Exercise goal: According to the passage about the Caldwell catalogue, where and when was Patrick Moore's list published?

Extract to read START

Astronomical objects catalogued by Patrick Moore

The Caldwell catalogue is an astronomical catalogue of 109 star clusters, nebulae, and galaxies for observation by amateur astronomers. The list was compiled by Patrick Moore as a complement to the Messier catalogue.

While the Messier catalogue is used by amateur astronomers as a list of deep-sky objects for observation, Moore noted that Messier's list was not compiled for that purpose and excluded many of the sky's brightest deep-sky objects, such as the Hyades, the Double Cluster (NGC 869 and NGC 884), and the Sculptor Galaxy (NGC 253). The Messier catalogue was actually compiled as a list of known objects that might be confused with comets. Moore also observed that since Messier compiled his list from observations in Paris, it did not include bright deep-sky objects visible in the Southern Hemisphere, such as Omega Centauri, Centaurus A, the Jewel Box, and 47 Tucanae. Moore compiled a list of 109 objects to match the commonly accepted number of Messier objects (he excluded M110), and the list was published in Sky & Telescope in December 1995.

Extract to read END
Source data START

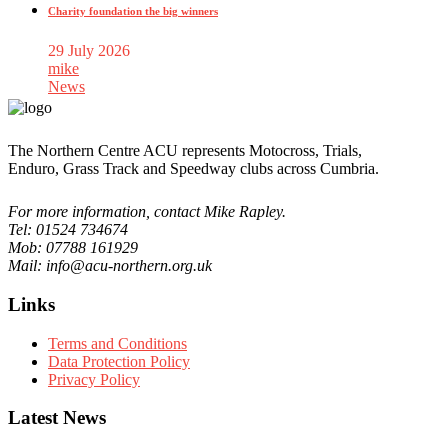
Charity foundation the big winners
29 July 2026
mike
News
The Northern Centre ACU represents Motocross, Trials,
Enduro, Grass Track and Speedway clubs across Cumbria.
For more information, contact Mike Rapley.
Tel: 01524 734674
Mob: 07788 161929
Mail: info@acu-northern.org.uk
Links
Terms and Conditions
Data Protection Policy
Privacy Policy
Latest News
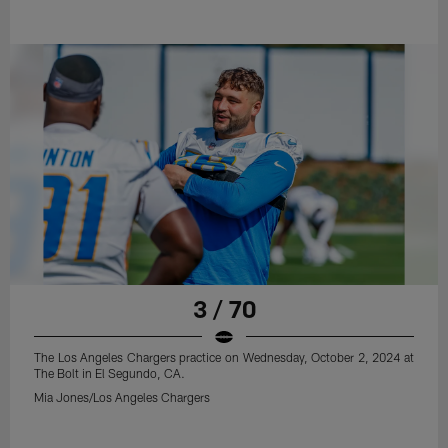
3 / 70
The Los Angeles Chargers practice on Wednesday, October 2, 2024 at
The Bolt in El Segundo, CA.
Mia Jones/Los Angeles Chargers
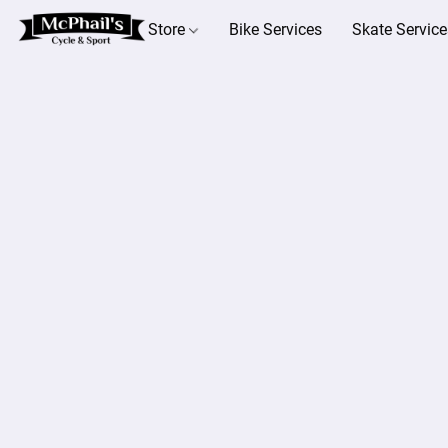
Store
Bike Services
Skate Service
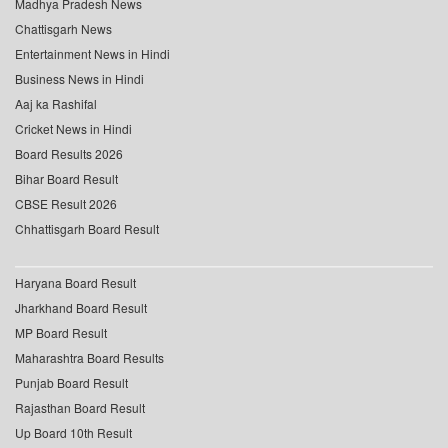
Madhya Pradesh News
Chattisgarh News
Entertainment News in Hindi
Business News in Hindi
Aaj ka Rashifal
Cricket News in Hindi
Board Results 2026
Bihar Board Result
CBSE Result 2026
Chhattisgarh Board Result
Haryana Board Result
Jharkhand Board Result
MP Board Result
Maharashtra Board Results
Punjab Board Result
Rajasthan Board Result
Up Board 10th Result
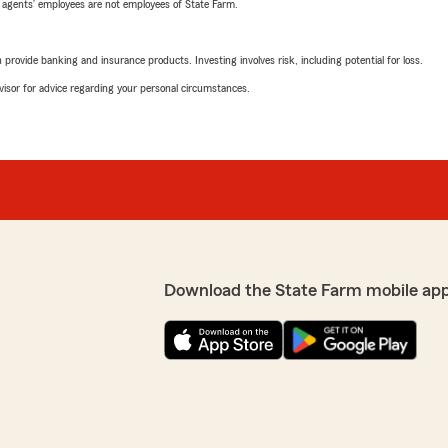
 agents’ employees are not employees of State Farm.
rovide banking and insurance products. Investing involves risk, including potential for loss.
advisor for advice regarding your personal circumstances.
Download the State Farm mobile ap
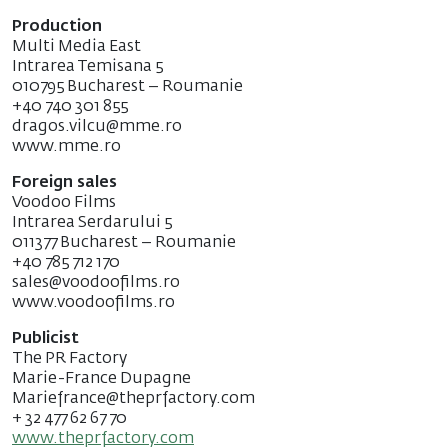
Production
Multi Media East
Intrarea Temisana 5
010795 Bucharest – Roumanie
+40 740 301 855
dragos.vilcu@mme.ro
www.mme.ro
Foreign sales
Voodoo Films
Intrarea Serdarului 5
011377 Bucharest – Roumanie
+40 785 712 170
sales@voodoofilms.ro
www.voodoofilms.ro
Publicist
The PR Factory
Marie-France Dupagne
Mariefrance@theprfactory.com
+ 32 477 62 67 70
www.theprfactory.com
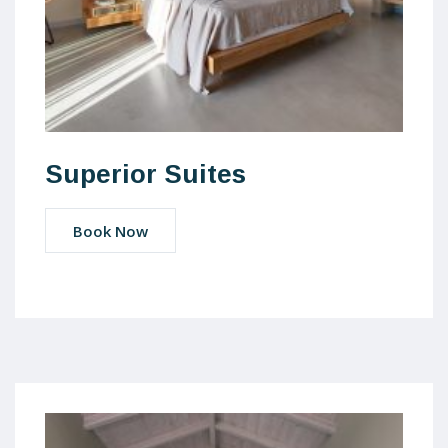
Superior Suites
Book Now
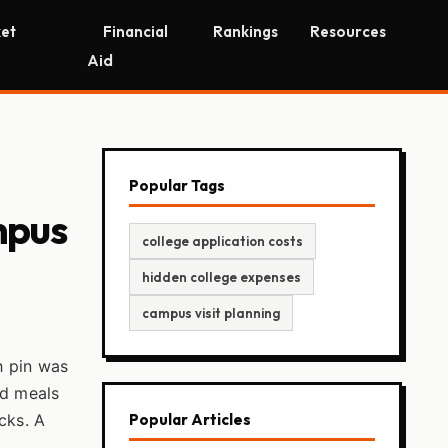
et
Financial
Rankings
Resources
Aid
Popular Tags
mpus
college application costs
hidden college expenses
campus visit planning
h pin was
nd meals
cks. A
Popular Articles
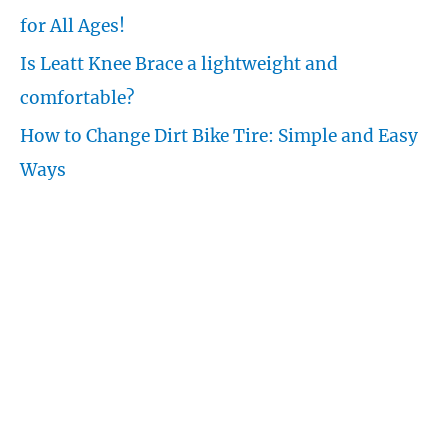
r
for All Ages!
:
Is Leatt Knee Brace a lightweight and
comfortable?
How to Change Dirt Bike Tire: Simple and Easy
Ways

Source data END

Reply: In Sky & Telescope, in December 1995.